*** Testo fornito ***
Wormwood: Cadavere e gentiluomo 1Quando l’assurdo è anche divertente. Ma divertente davvero. Ben Templesmith si è inventato un cadavere ambulante guidato da un verme a venti occhi, proveniente da un’altra dimensione e giunto nella nostra a fare il detective di confine tra i due mondi. Quello di noi ignari terrestri e quello da cui arrivano mostri, fantasmi, larve, demoni e altre creature immonde che certe volte si comportano in un modo molto simile al nostro. Come spalla, un robot complessato per via degli “attributi” che il suo padrone pazzoide (il verme, naturalmente) non gli ha mai voluto impiantare.

Templesmith è un mago dei colori. Lo sketchbook alla fine mostra le fasi di un lavoro eccezionale, punto cardine di uno stile che è una cosa sola con i toni di Wormwood: Cadavere e Gentiluomo. Scanzonato nonostante l’horror, sarcastico nonostante l’apocalisse sia sempre dietro l’angolo.
***
## [Consegna 1]
Ricopia dalla recensione di Wormwood il passo che va da "Templesmith è un" a "sempre dietro l’angolo.", senza cambiare nulla.
## [Consegna 2]
Nella recensione di Wormwood, da che cosa è guidato il cadavere ambulante inventato da Ben Templesmith?
Le righe qui sotto non hanno alcun ruolo in questo esercizio.
*** Dati forniti ***
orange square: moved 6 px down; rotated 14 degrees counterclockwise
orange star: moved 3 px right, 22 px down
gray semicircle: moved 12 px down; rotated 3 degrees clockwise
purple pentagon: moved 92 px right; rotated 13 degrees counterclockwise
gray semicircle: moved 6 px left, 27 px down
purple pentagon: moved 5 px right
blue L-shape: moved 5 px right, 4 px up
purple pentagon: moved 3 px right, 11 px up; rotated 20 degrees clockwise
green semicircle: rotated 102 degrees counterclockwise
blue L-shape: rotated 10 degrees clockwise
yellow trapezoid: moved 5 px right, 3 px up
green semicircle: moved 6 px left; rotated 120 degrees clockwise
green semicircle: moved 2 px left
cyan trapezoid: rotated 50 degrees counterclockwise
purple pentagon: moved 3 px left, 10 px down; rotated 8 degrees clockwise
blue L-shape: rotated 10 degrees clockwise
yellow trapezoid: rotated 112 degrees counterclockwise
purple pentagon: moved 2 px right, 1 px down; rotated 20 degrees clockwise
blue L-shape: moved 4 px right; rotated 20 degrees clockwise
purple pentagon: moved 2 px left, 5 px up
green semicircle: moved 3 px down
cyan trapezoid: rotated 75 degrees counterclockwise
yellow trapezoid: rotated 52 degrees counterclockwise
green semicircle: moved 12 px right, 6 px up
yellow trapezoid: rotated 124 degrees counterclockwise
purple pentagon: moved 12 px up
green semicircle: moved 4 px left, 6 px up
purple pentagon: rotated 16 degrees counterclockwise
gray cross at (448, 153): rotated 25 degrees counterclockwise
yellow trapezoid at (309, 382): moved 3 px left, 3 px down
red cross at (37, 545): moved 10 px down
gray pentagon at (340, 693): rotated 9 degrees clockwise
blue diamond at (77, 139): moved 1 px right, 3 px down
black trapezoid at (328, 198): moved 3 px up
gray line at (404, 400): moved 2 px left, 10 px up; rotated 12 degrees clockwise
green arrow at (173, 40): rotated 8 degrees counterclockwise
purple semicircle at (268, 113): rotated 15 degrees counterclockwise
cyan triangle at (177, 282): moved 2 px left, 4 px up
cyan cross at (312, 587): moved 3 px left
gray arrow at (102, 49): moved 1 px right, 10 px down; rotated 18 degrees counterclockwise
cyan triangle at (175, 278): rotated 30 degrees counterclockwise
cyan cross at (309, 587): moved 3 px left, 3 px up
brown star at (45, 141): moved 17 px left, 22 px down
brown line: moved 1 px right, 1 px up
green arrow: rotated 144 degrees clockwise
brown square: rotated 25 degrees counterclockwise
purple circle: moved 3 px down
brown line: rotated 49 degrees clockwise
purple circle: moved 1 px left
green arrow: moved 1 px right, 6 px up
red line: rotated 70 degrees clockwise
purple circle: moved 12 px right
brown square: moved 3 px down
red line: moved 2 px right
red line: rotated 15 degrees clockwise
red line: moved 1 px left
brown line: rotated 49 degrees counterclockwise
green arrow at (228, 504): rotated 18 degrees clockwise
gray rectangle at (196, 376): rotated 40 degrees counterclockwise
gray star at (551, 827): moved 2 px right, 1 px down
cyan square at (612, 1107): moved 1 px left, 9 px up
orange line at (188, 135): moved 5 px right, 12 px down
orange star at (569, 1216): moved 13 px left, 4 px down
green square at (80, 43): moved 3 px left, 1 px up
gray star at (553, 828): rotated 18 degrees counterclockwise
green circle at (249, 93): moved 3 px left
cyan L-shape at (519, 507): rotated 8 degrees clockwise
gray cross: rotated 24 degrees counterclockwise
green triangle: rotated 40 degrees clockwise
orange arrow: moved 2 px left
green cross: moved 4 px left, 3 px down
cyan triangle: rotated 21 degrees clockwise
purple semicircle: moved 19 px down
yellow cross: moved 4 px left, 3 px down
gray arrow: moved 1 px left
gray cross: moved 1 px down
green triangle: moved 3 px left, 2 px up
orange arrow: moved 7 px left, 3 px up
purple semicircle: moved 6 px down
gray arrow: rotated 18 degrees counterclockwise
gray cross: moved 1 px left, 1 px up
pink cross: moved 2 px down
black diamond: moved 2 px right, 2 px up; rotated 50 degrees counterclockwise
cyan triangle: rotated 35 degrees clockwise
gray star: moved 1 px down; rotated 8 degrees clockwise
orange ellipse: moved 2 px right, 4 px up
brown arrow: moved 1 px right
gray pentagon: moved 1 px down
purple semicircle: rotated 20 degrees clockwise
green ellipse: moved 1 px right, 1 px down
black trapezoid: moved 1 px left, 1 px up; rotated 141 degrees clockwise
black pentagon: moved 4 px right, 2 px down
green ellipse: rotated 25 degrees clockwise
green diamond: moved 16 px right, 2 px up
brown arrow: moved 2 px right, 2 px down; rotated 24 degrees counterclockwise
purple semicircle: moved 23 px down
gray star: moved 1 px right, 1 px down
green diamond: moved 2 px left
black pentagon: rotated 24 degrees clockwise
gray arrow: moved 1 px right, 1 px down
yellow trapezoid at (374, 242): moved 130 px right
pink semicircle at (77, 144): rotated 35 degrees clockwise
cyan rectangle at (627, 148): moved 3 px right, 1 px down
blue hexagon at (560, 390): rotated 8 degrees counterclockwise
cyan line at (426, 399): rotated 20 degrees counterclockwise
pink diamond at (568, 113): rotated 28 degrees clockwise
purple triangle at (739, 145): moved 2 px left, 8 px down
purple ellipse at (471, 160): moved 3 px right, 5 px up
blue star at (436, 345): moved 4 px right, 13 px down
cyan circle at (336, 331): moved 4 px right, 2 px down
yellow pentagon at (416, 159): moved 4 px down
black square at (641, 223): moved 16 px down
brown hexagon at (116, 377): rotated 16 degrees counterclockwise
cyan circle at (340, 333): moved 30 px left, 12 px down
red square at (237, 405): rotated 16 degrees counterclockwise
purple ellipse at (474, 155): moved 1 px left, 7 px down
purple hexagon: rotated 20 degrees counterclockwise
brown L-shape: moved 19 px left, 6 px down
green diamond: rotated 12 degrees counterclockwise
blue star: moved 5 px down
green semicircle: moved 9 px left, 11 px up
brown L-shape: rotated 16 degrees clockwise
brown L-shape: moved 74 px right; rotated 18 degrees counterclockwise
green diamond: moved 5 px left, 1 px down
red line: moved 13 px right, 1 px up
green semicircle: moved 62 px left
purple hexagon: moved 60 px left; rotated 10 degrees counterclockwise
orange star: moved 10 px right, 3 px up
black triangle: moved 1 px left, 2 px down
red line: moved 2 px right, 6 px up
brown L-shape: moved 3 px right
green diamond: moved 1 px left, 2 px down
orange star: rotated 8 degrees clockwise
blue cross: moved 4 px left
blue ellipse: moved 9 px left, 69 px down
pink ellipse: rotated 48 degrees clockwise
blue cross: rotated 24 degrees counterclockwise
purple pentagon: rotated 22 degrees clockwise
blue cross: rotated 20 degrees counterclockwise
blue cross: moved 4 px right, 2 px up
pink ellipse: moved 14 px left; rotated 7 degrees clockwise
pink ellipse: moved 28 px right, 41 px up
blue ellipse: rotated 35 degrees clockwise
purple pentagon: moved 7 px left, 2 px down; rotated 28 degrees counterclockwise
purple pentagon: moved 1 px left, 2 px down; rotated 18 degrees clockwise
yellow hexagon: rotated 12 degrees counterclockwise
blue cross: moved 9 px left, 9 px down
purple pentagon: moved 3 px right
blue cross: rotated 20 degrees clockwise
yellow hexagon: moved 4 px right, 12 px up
***
## [Risposta svolta 1]
Templesmith è un mago dei colori. Lo sketchbook alla fine mostra le fasi di un lavoro eccezionale, punto cardine di uno stile che è una cosa sola con i toni di Wormwood: Cadavere e Gentiluomo. Scanzonato nonostante l’horror, sarcastico nonostante l’apocalisse sia sempre dietro l’angolo.

## [Risposta svolta 2]
Da un verme a venti occhi, proveniente da un'altra dimensione.